Like regular lenders, merchant cash firms dole out a lump sum. But rather than requiring that borrowers make a fixed payment at a specific interest rate, these companies collect a piece of a merchant's total credit-card sales each month—via the credit-card processing service—until they recoup the total amount plus a premium.
Merchant cash advances have been around for roughly a decade. But with big banks in full retreat from lending, more small business owners are seeking help from the likes of AdvanceMe, AmeriMerchant, and hundreds of other companies and independent contractors that offer such advances. The size of the industry jumped 50% in 2007, to around $700 million.

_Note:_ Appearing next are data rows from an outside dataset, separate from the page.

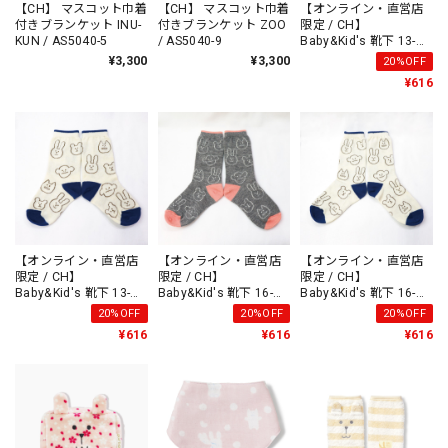
【CH】 マスコット巾着
【CH】 マスコット巾着
【オンライン・直営店
付きブランケット INU-
付きブランケット ZOO
限定 / CH】
KUN / AS5040-5
/ AS5040-9
Baby&Kid's 靴下 13-
15cm PINK /AS9854-1
¥3,300
¥3,300
20%OFF
¥616
【オンライン・直営店
【オンライン・直営店
【オンライン・直営店
限定 / CH】
限定 / CH】
限定 / CH】
Baby&Kid's 靴下 13-
Baby&Kid's 靴下 16-
Baby&Kid's 靴下 16-
15cm BLUE /AS9854-2
18cm PINK /AS9855-1
18cm BLUE /AS9855-2
20%OFF
20%OFF
20%OFF
¥616
¥616
¥616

This type of financing, though, is controversial. Traditional lenders follow state guidelines, known as usury laws, that limit the interest rates they can charge borrowers. Florida, for example, caps the rate at 18%. Merchant cash advances are defined as the "purchase and sale of future credit-card receivables" rather than an actual loan. That exempts the advances from the usury laws. For example, a merchant cash advance where the firm charges fees of 33% of the principal during a 7-month repayment period is akin to taking out a loan at an annualized interest rate of more than 50%. "It's a very expensive form of credit," says Marc Abbey, managing partner of First Annapolis Consulting.

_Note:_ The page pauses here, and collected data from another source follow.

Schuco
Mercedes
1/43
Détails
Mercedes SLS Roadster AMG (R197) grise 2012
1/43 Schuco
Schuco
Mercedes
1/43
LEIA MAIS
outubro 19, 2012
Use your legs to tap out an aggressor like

The industry, including AdvanceMe and AmeriMerchant, defends its practices, saying it provides a critical financial lifeline. "Where would these businesses be if this industry didn't exist?" says David Goldin, CEO of AmeriMerchant. And for some entrepreneurs, such advances can be more flexible than a loan. If sales drop, repayments on a merchant cash advance usually fall, too. Arlene Y. Weston has used three cash advances since 2001 to expand Maroons, her Caribbean restaurant in Manhattan, from 27 to 100 seats: "I would recommend a merchant cash advance to [others] if they can afford it."

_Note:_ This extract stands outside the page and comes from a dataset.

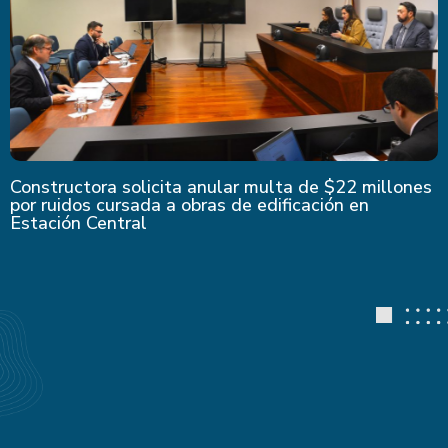
Constructora solicita anular multa de $22 millones
por ruidos cursada a obras de edificación en
Estación Central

That's not always the case. Some players may include a so-called balloon date in a deal, which gives them the right to collect the full sum after a specific period even if sales have slipped. Others will raise the percentage they collect without informing merchants.
Restaurateur Harry Coley, who owns Wild About Harry's, a hot dog and frozen custard shop in Dallas, knows about the pitfalls. When he needed cash in 2005, he turned to AdvanceMe, which gave him $28,000 in exchange for $42,000 of his credit card transactions. Coley filed for bankruptcy six months later, but AdvanceMe continued to divert 20% of sales. After he sued in a Texas bankruptcy court, AdvanceMe, which maintains it has the right to collect if a bankrupt company is still in business, settled for $15,000. "It's in nobody's interest to provide more capital than a merchant can support," Glenn Goldman, CEO of AdvanceMe's parent Capital Access Network, says of the industry. Coley, whose business is now on firmer footing, says: "There might have been a smarter way to [obtain financing]."